Scene geometry reasoning data:
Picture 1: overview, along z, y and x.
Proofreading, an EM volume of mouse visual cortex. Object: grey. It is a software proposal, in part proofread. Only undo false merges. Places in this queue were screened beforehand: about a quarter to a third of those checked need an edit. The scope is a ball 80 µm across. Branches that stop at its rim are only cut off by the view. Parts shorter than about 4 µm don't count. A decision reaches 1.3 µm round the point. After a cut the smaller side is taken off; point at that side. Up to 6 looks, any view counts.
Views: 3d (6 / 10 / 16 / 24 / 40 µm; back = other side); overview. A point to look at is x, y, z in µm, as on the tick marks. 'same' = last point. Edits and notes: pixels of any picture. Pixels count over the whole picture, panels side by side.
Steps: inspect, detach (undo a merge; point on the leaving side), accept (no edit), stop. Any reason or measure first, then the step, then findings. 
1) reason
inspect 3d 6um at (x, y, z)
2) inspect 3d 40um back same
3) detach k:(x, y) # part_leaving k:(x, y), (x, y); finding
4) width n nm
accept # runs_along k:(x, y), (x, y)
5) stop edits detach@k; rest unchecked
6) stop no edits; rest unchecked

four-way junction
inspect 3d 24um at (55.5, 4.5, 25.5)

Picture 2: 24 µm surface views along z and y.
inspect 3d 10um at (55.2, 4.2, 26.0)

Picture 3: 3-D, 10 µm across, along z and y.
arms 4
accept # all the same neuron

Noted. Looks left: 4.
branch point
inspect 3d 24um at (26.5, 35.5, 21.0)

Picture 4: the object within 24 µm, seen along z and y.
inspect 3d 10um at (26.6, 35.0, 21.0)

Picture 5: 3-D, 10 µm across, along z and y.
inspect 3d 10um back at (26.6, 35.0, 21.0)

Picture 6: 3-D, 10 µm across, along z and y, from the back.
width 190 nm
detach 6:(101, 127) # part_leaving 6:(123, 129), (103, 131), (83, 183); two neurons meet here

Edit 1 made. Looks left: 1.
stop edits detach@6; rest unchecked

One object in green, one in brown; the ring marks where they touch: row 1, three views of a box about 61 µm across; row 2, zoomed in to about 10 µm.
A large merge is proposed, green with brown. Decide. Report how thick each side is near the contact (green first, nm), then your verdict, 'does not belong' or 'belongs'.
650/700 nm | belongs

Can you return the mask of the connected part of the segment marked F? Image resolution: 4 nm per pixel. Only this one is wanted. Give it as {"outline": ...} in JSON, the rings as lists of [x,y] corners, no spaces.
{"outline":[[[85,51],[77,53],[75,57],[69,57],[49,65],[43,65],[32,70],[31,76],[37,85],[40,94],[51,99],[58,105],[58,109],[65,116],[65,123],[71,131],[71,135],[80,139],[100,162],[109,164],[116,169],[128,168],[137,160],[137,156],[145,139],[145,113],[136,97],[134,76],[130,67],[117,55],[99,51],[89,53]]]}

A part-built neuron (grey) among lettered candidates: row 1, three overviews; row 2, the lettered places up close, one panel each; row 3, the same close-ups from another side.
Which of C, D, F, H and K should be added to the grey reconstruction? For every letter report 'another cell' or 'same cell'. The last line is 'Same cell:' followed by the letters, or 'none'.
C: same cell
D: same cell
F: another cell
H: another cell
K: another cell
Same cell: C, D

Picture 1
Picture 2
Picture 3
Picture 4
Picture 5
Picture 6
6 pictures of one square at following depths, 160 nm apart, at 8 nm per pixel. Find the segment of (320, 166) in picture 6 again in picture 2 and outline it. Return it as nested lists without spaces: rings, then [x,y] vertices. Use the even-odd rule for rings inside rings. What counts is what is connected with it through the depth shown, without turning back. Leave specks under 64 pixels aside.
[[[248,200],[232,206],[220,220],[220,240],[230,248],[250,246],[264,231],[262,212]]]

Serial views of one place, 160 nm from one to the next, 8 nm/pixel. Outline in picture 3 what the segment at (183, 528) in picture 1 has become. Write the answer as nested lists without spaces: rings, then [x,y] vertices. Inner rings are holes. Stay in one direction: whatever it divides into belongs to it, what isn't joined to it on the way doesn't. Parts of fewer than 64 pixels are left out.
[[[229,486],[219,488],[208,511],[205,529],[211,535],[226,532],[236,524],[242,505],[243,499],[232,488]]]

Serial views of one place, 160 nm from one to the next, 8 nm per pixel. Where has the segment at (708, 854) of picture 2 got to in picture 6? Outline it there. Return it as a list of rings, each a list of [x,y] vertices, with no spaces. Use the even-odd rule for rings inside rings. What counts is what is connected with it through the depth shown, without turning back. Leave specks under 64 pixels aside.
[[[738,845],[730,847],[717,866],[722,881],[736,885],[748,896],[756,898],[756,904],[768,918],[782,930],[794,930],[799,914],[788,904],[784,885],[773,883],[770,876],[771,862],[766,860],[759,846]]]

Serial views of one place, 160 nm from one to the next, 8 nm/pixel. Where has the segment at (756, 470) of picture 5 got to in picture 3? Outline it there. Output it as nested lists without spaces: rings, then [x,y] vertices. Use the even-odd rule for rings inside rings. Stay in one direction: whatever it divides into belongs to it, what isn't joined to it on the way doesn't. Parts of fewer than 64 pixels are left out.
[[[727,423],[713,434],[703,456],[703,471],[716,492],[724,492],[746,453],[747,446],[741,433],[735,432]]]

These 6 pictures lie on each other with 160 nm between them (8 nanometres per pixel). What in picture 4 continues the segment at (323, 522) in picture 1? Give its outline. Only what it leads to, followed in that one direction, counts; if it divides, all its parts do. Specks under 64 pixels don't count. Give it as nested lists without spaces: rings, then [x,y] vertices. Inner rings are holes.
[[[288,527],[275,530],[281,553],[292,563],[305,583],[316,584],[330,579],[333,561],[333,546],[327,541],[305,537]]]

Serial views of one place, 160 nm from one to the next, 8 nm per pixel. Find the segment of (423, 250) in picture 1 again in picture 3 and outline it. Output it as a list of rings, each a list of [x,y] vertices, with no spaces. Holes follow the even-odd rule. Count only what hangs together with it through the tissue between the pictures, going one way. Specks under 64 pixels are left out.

(WHAT THE TASK REQUIRES) The lines in the records above that include the word "about" must be copied out.

(WORKED SOLUTION)
Proofreading, an EM volume of mouse visual cortex. Object: grey. It is a software proposal, in part proofread. Only undo false merges. Places in this queue were screened beforehand: about a quarter to a third of those checked need an edit. The scope is a ball 80 µm across. Branches that stop at its rim are only cut off by the view. Parts shorter than about 4 µm don't count. A decision reaches 1.3 µm round the point. After a cut the smaller side is taken off; point at that side. Up to 6 looks, any view counts.
One object in green, one in brown; the ring marks where they touch: row 1, three views of a box about 61 µm across; row 2, zoomed in to about 10 µm.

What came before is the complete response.